(Source data)
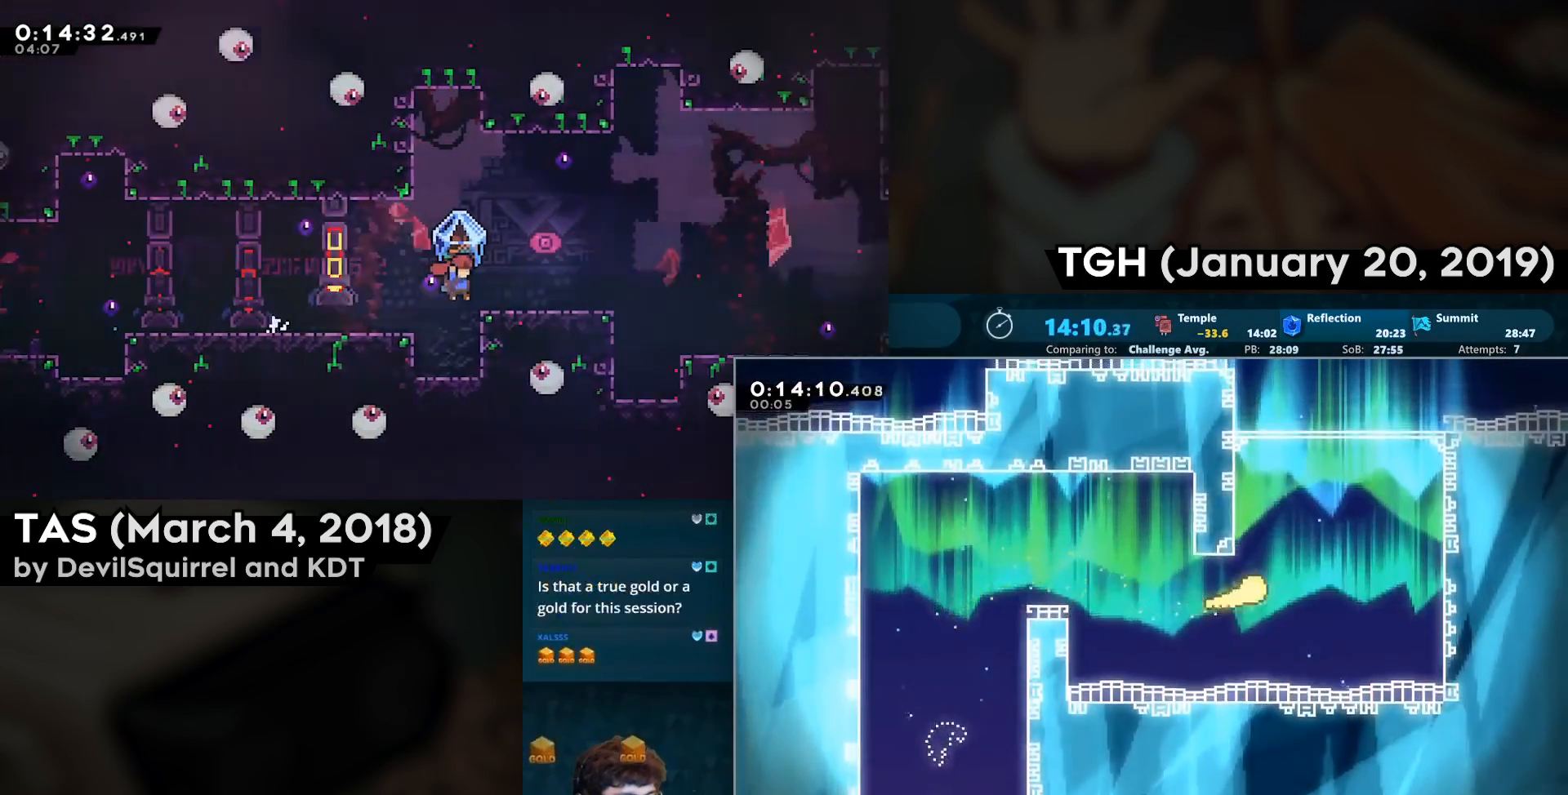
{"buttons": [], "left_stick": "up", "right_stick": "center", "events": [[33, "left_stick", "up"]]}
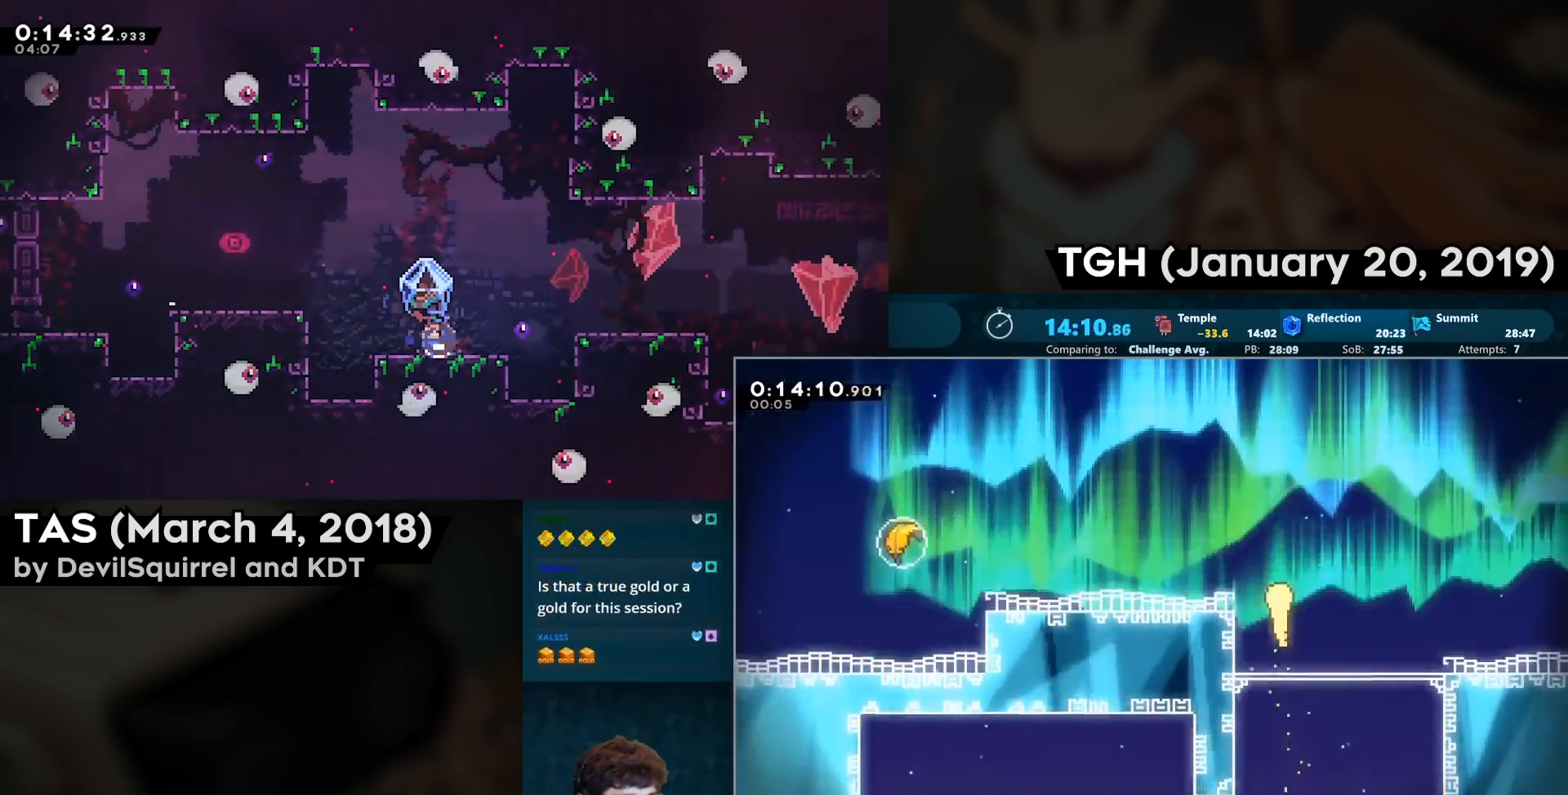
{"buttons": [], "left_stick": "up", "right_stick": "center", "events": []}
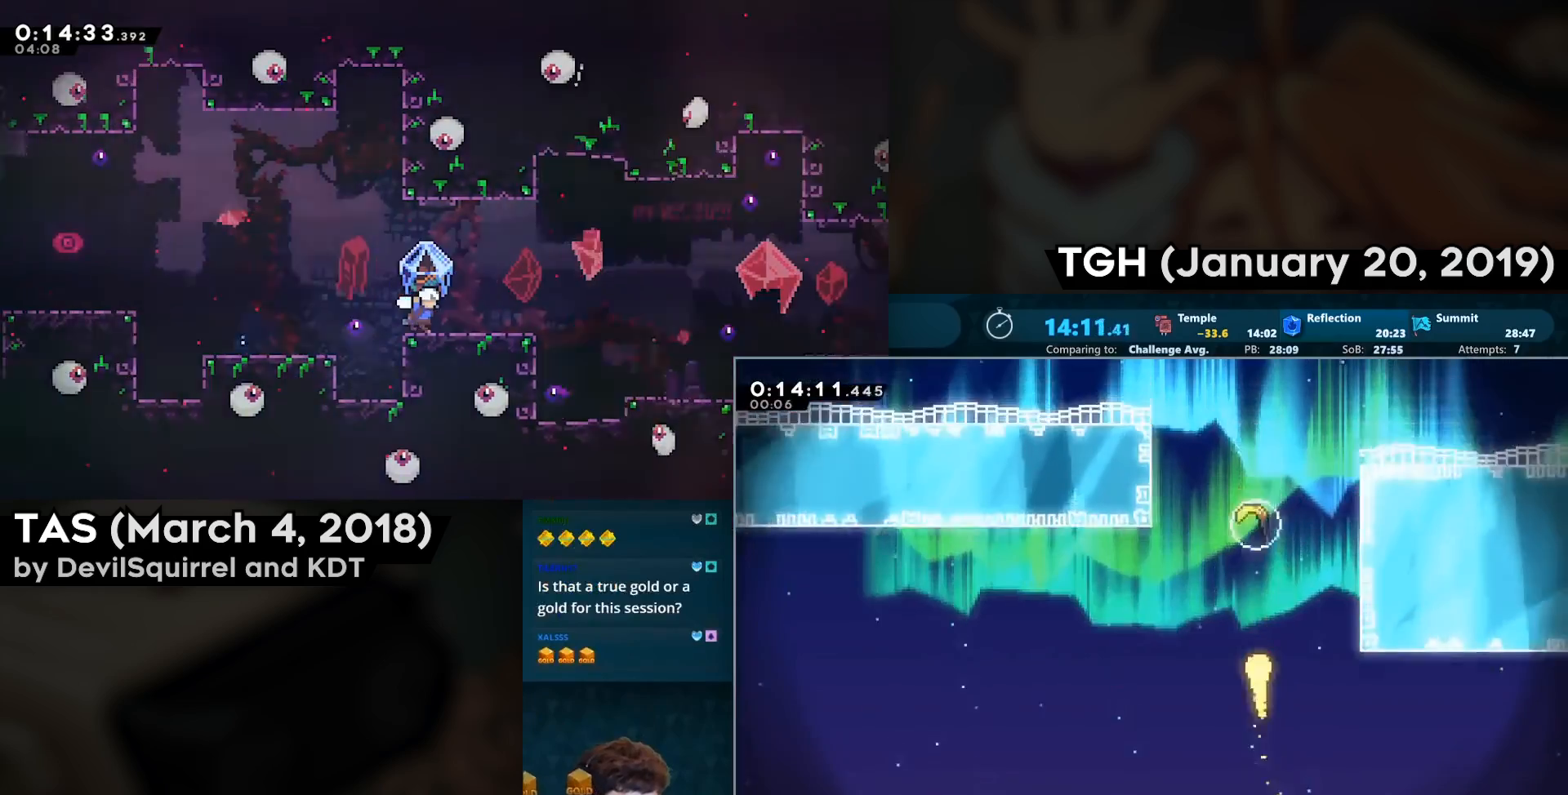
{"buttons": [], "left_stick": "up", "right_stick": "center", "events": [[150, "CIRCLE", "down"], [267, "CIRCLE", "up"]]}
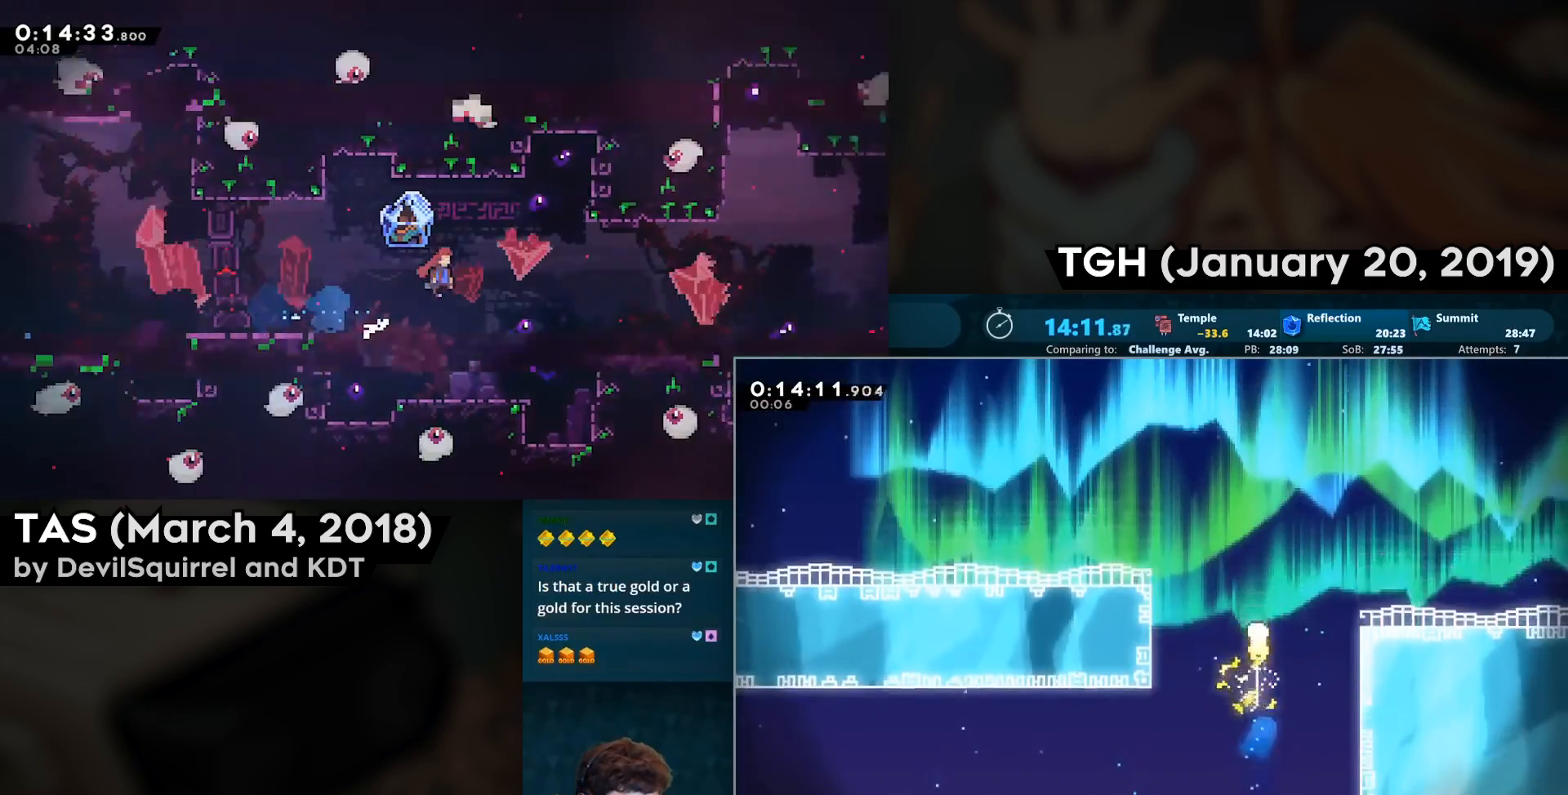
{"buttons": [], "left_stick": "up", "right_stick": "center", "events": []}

(Description of the task) Apart from the pictures, every line above must be printed exactly.

(Response to the exercise)
{"buttons": [], "left_stick": "up", "right_stick": "center", "events": [[33, "left_stick", "up"]]}
{"buttons": [], "left_stick": "up", "right_stick": "center", "events": []}
{"buttons": [], "left_stick": "up", "right_stick": "center", "events": [[150, "CIRCLE", "down"], [267, "CIRCLE", "up"]]}
{"buttons": [], "left_stick": "up", "right_stick": "center", "events": []}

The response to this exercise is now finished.